Terkait dengan implementasi Pancasila, Prof. Yudian Wahyudi menjelaskan bahwa al Qur’an dan Sunnah itu sumber kehidupan. Tetapi dalam kehidupan berbangsa dan bernegara perlu diejawantahkan melalui ideologi. Pancasila satu satunya ideologi yang pas untuk bangsa Indonesia, agar tidak ada yang bersikap berlebihan dan bisa saling menghargai sebagai bangsa yang plural dan multi tafsir. Seperti yang di isyaratkan dalam al Qur’an (makan dan minumlah tetapi jangan berlebihan). Itu tafsir kuantitatif, jika dilanggar hukum dunia yang berlaku. Tetapi secara teologis itu semua merupakan wujud Ketaqwaan kepada Allah (Tuhan Yang Maha Esa).

Bisa diambil contoh: Covid-19, bisa melahirkan banyak tafsir, secara sosial menumbuhkan solidaritas, secara ekonomi menumbuhkan komoditas seperti bagaimana menciptakan faksin, anti virus, secara administrasi melahirkan pemikiran bagaimana membuat protokol agar selamat dari virus, secara kesehatan bagaimana menyelamatkan mereka yang terindikasi virus. Itu semua cara Tuhan mewujudkan multi tafsir agar manusia berkreasi dan berinovasi. Dalam koridor Pancasila semua itu saling menghargai dalam rangka menuju ketaqwaan kepada Tuhan yang Maha Esa (bukan saling menghujat), sehingga pandemi Covid-19 bisa berlalu dengan hikmah bangsa Indonesia dapat beradaptasi dengan era baru dalam koridor ketaqwaan melalui kehidupan berbangsa dan bernegara yang Pancasilais.

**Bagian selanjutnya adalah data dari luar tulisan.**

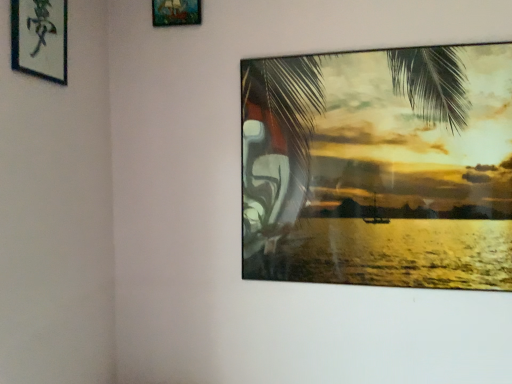
Question: From a real-world perspective, is wooden frame at upper center, the first picture frame when ordered from right to left, physically above silky green palm tree at upper right?

Choices:
 (A) no
 (B) yes

Answer: (B)

Question: Is wooden frame at upper center, the 2th picture frame positioned from the bottom, wider than silky green palm tree at upper right?

Choices:
 (A) no
 (B) yes

Answer: (A)

Question: Is wooden frame at upper center, the 2th picture frame positioned from the bottom, taller than silky green palm tree at upper right?

Choices:
 (A) yes
 (B) no

Answer: (B)

Question: Is wooden frame at upper center, the first picture frame when ordered from right to left, directly adjacent to silky green palm tree at upper right?

Choices:
 (A) yes
 (B) no

Answer: (B)

Question: Could you tell me if wooden frame at upper center, placed as the first picture frame when sorted from back to front, is facing silky green palm tree at upper right?

Choices:
 (A) no
 (B) yes

Answer: (A)

Question: Considering the relative sizes of wooden frame at upper center, placed as the first picture frame when sorted from back to front, and silky green palm tree at upper right in the image provided, is wooden frame at upper center, placed as the first picture frame when sorted from back to front, bigger than silky green palm tree at upper right?

Choices:
 (A) no
 (B) yes

Answer: (A)

Question: Is wooden frame at upper center, the 2th picture frame when ordered from left to right, smaller than black paper at upper left, arranged as the second picture frame when viewed from the top?

Choices:
 (A) yes
 (B) no

Answer: (A)

Question: Considering the relative positions of wooden frame at upper center, the 2th picture frame when ordered from left to right, and black paper at upper left, arranged as the second picture frame when viewed from the top, in the image provided, is wooden frame at upper center, the 2th picture frame when ordered from left to right, to the left of black paper at upper left, arranged as the second picture frame when viewed from the top, from the viewer's perspective?

Choices:
 (A) no
 (B) yes

Answer: (A)

Question: Is black paper at upper left, positioned as the first picture frame in front-to-back order, at the back of wooden frame at upper center, the first picture frame when ordered from right to left?

Choices:
 (A) yes
 (B) no

Answer: (B)

Question: Does wooden frame at upper center, the 2th picture frame when ordered from left to right, touch black paper at upper left, positioned as the first picture frame in front-to-back order?

Choices:
 (A) yes
 (B) no

Answer: (B)

Question: Is wooden frame at upper center, which ranks as the second picture frame in front-to-back order, positioned before black paper at upper left, arranged as the second picture frame when viewed from the top?

Choices:
 (A) no
 (B) yes

Answer: (A)

Question: Is wooden frame at upper center, placed as the first picture frame when sorted from back to front, not near black paper at upper left, arranged as the second picture frame when viewed from the top?

Choices:
 (A) yes
 (B) no

Answer: (B)

Question: Considering the relative sizes of silky green palm tree at upper right and wooden frame at upper center, placed as the first picture frame when sorted from back to front, in the image provided, is silky green palm tree at upper right taller than wooden frame at upper center, placed as the first picture frame when sorted from back to front,?

Choices:
 (A) no
 (B) yes

Answer: (B)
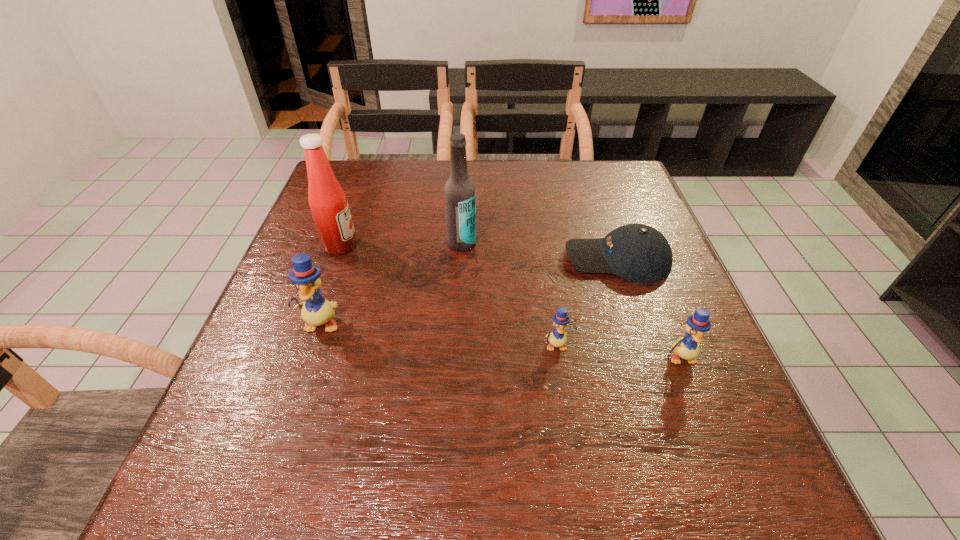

Tentang RUU Haluan Ideologi Pancasila (HIP), Prof. Yudian Wahyudi menjelaskan, adanya tarik menarik dan perdebatan, pihaknya tetap mengedapankan keterbukaan, guyub rukun, gotong-royong. Hingga saat ini yang dihasilkan; Tap MPR Nomor 20 tahun 1966 tidak dihapus, tidak boleh ada komunis, Agama nomor satu, kepercayaan dipayungi, kebudayaan ditumbuhkembangkan, pendidikan agama diajarkan dari TK sampai PT, tokoh-tokoh agama di posisikan tinggi, jadi tidak ada meterialistik, sekularistik, ateistik atau anti Muslim. Jadi protes-protes bahwa draft RUU HIP masih menggunakan perspektif lama itu tidak benar. Akhirnya Dewan Pengurus BPIP menajak semua unsur “Mari beribadah dengan khusuk di Negara Pancasila ini,”demikian Prof. Yudian menutup presentasinya.

Prof Siswanto Masruri mengajak untuk tidak memperdebatkan perbedaan yang ada, tidak perlu menghujat yang berbeda dalam menafsirkan pancasila. Yang perlu dilakukan adalah bagaimana menggelorakan kekuatan Indonesia dengan gotong-royong dan kerja bersama. Kerja bersama adalah kerja yang berbeda beda namun selaras untuk menuju Persatuan Indonesia. Bagaimana mengimplementasikan, yakni dengan mengikuti protokol keluarga Indonesia sebagai bangsa dan negara. Pemimpin Bangsa bisa bersikap sebagai orang tua yang memahami tanggungjawab kepada semua warga negara sebagai anak anak bangsa. Sementara warga negara bisa memposisikan sebagai anak yang shaleh dan sholihah. Menghormati pemimpinnya, mendoakan mereka, bukan membuli, syah wasangka, su’udzon, iri, dengki. Seperti itulah implementasi nilai-nilai Pancasila dalam kehidupan berbangsa dan bernegara.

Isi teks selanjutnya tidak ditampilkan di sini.